(Raw records)
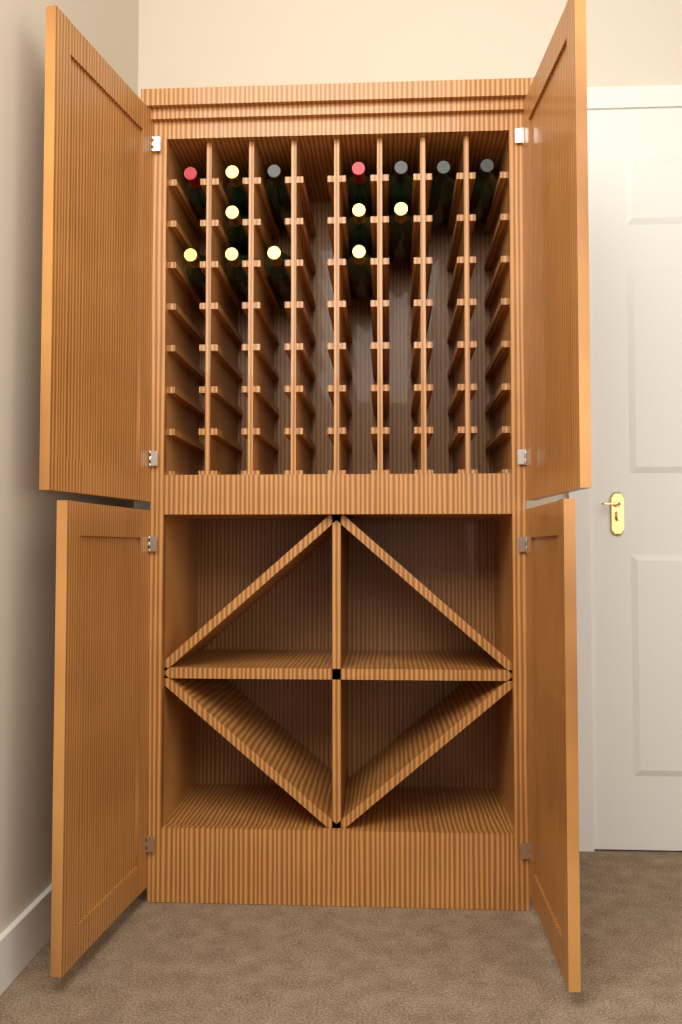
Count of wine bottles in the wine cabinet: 14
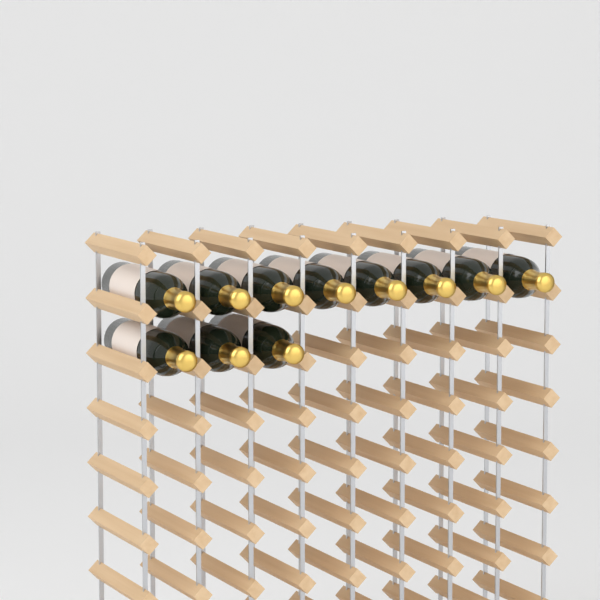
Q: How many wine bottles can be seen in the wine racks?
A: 11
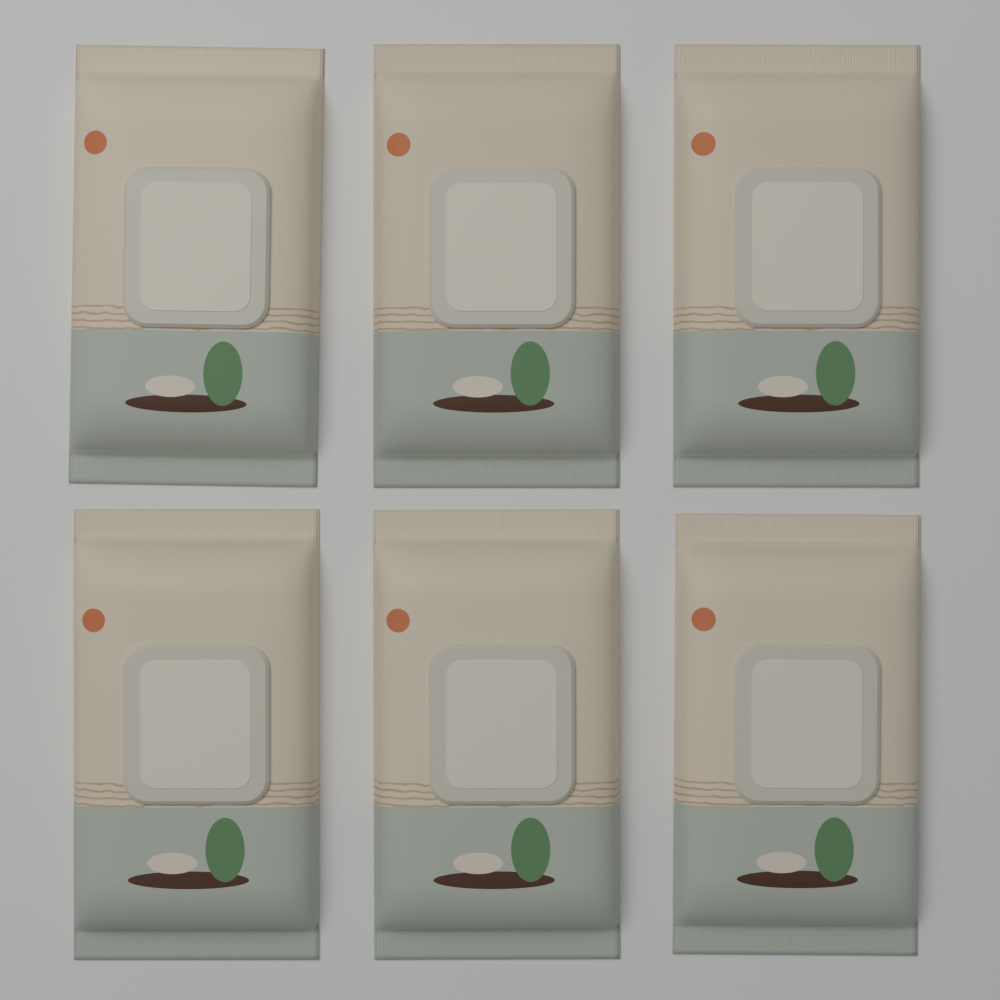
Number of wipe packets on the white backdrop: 6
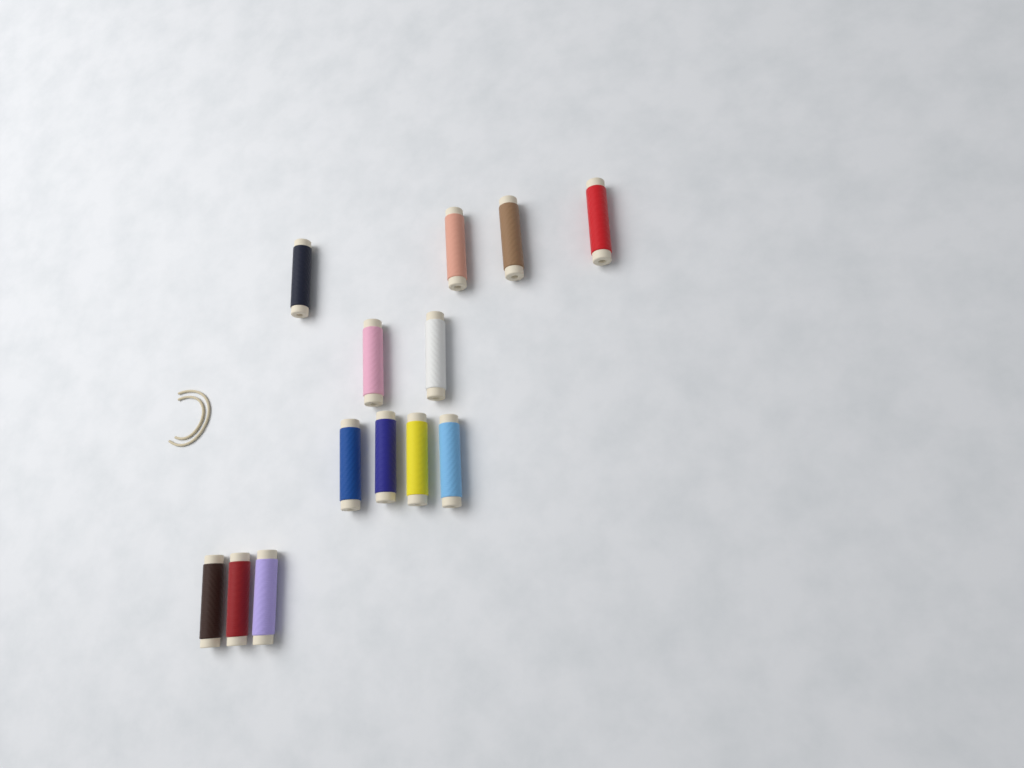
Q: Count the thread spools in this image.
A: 13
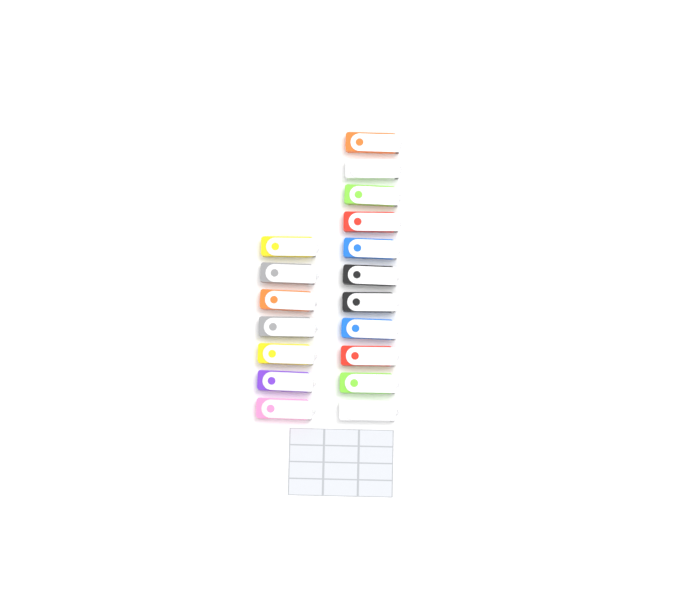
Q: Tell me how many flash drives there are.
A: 18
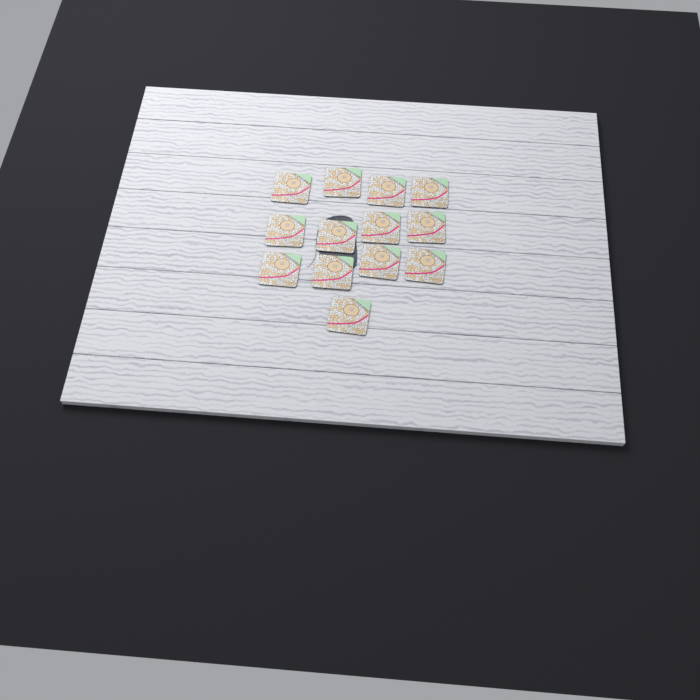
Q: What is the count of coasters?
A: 13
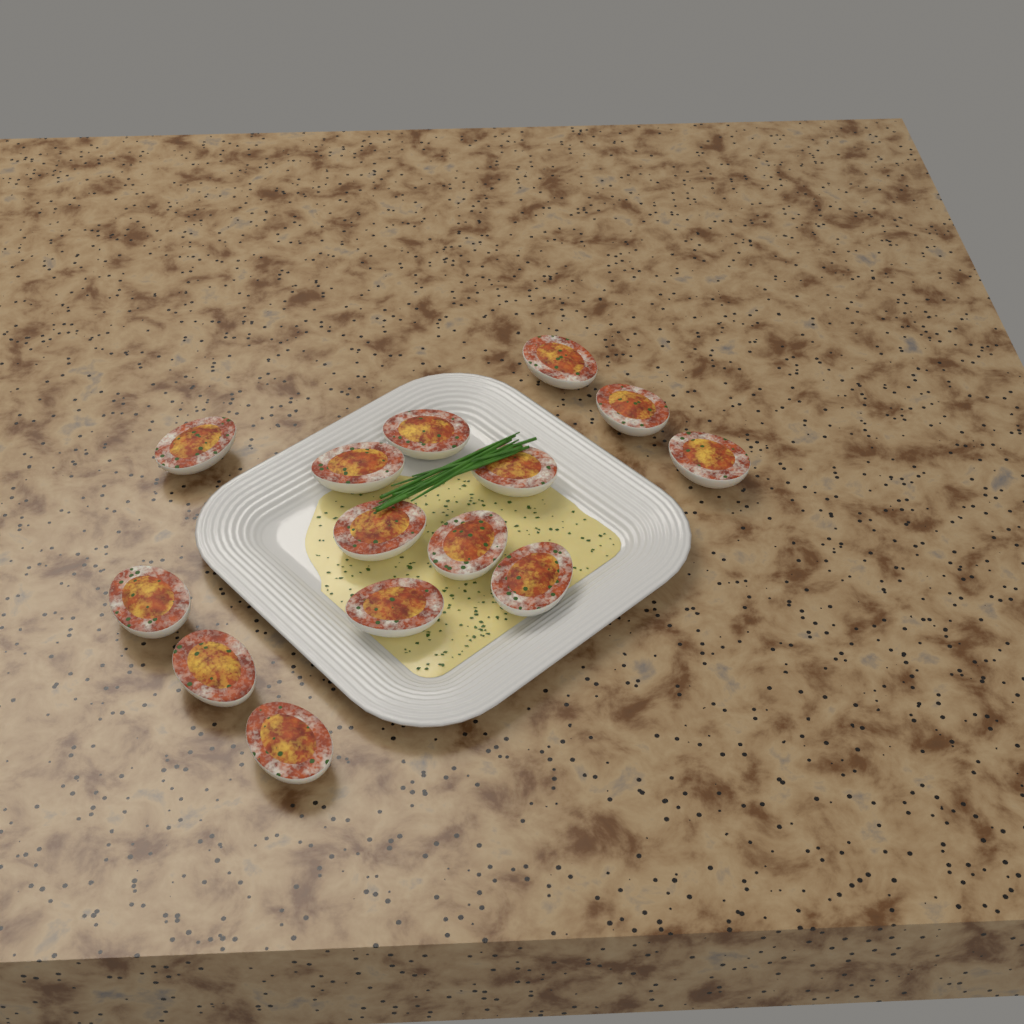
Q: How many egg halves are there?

> _EXERCISE DETAILS_: Copy every line of the material above word for word, leaving out the pictures.

> _WRITTEN SOLUTION_:
Count of wine bottles in the wine cabinet: 14
Q: How many wine bottles can be seen in the wine racks?
A: 11
Number of wipe packets on the white backdrop: 6
Q: Count the thread spools in this image.
A: 13
Q: Tell me how many flash drives there are.
A: 18
Q: What is the count of coasters?
A: 13
Q: How many egg halves are there?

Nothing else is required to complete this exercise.